_Problem requirements_: Below are the records; copy exactly the stretch from the line containing "left shoulder: (656, 626)" through the line containing "right back paw: (614, 661)", both ends included, and nothing else.
---- Data
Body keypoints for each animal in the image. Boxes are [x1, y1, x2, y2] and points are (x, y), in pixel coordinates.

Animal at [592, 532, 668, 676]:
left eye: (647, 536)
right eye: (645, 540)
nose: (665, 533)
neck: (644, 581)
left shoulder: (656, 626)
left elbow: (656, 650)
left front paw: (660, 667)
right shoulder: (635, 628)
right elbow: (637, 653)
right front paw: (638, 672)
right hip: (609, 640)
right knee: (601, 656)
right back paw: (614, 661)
--------
---- Data
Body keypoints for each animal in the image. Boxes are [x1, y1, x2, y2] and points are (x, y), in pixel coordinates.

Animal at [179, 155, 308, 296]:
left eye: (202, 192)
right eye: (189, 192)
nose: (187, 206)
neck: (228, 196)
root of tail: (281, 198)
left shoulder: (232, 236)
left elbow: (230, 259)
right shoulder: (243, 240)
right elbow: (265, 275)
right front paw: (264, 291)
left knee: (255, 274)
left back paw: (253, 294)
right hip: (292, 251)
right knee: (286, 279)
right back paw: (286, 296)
--------
_Written response_:
left shoulder: (656, 626)
left elbow: (656, 650)
left front paw: (660, 667)
right shoulder: (635, 628)
right elbow: (637, 653)
right front paw: (638, 672)
right hip: (609, 640)
right knee: (601, 656)
right back paw: (614, 661)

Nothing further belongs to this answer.